Of course, I'm a librarian, so maybe my reaction to this opinion piece just shows that it's a good thing I'm not a literature teacher, but I completely disagree with Nazaryan. I mean, I hardly know where to start.
I also don't know much about what the National Ambassador for Young People's Literature is supposed to do exactly, but the title suggests to me that they are supposed to promote young people's literature. And Homer is not young's people's literature.

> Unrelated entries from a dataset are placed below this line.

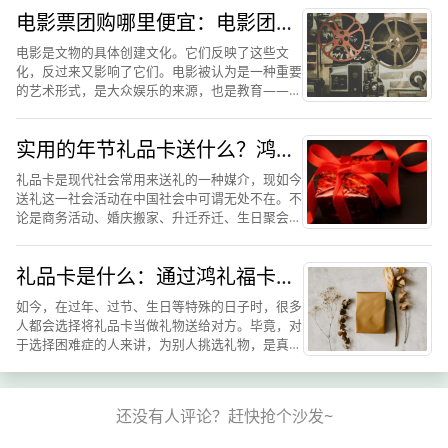
多可以看出，单价对鸿礼福卡购物卡的认可度比较
电影票团购哪里便宜：电影团购
高，也想对于其他类型...
网解读鸿礼福卡省钱攻略
电影是文物的具体创建文化。它们反映了这些文
化，反过来又影响了它们。电影被认为是一种重要
的艺术形式，是大众娱乐的来源，也是教育——或
灌输——公民的有力媒介。电影的视觉基础赋予了
它一种普遍的交流能力。有些电影已经成为通过采
实用的年节礼品卡送什么？鸿礼
用风靡全球的景点配音或...
福卡数字礼卡怎么样
礼品卡是现代社会常用来送礼的一种媒介，现如今
送礼这一社会活动在中国社会中可谓无处不在。不
论是商务活动、婚庆搬家、升迁乔迁、生日聚会，
人们都会相互赠礼，以表自己真实心意与美好的祝
福。其实现如今社会高速发展，经济得到了空前的
礼品卡是什么：通过鸿礼福卡来
繁荣，消费主义占据了...
了解礼品卡的用途
如今，在过年、过节、生日等特殊的日子时，很多
人都会选择将礼品卡当做礼物送给对方。毕竟，对
于选择困难症的人来讲，为别人挑选礼物，是真的
会要了自己的“老命”，还是礼品卡来的更简单、粗
暴、直接一些，想要什么，自己去买，送礼物的一
方会觉得更方便，收...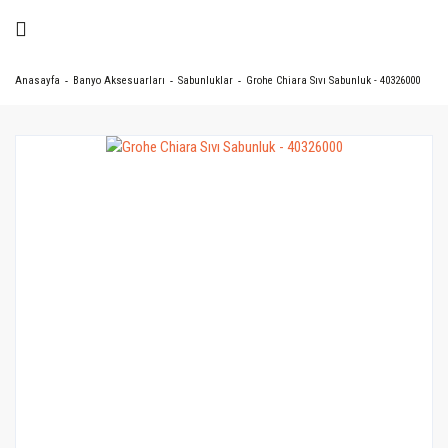
Anasayfa
Banyo Aksesuarları
Sabunluklar
Grohe Chiara Sıvı Sabunluk - 40326000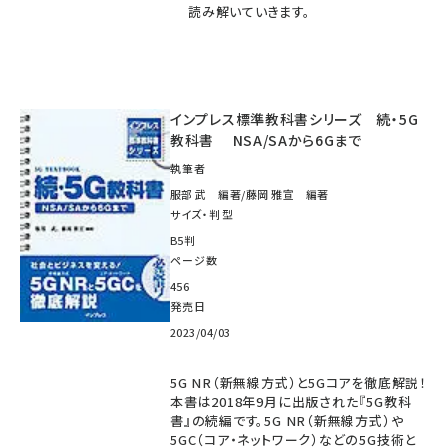
読み解いていきます。
インプレス標準教科書シリーズ 続・5G
教科書 NSA/SAから6Gまで
執筆者
服部 武 編著/藤岡 雅宣 編著
サイズ・判型
B5判
ページ数
456
発売日
2023/04/03
5G NR（新無線方式）と5Gコアを徹底解説！
本書は2018年9月に出版された『5G教科
書』の続編です。5G NR（新無線方式）や
5GC（コア・ネットワーク）などの5G技術と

Also, you can't read Homer all day long. I want my students to become readers, which means to me that reading will be part of their lives in many ways. I want them to read for pleasure as well as enlightenment, and I want them to be able to read the millions of forms and news stories and emails that will fill their lives. And I don't think you have to put down one kind of reading in order to promote another.
Finally, I doubt very much that Walter Dean Myer's mission, as ambassador, is to promote his own literature. I expect he will promote reading and literature in general to many children, and I would argue that he will succeed in an area that Nazaryan and I will undoubtedly fail: in convincing minority kids that reading isn't just for white people. Or old men. Or nerds. Or plucky suburban school girls with adorable quirks who like to read books about butter churns and sleigh rides.
Anyway, the article doesn't even offer an intelligent critique of Dean's writing. It's just an excuse for Nazaryan to talk about his own awesomeness. Way to go, dude. Seriously. He got kids to read and relate to the classics. But why put down other kinds of reading and writing? What I dread much more than the thought that kids will stop reading Homer is that they will assume that all the important books in the world were written hundreds of years ago by dead white men.
* Edited to add: I just went over to the article and posted a comment, and Sarah Flowers, the President of YALSA comments, too! Let the jousting begin!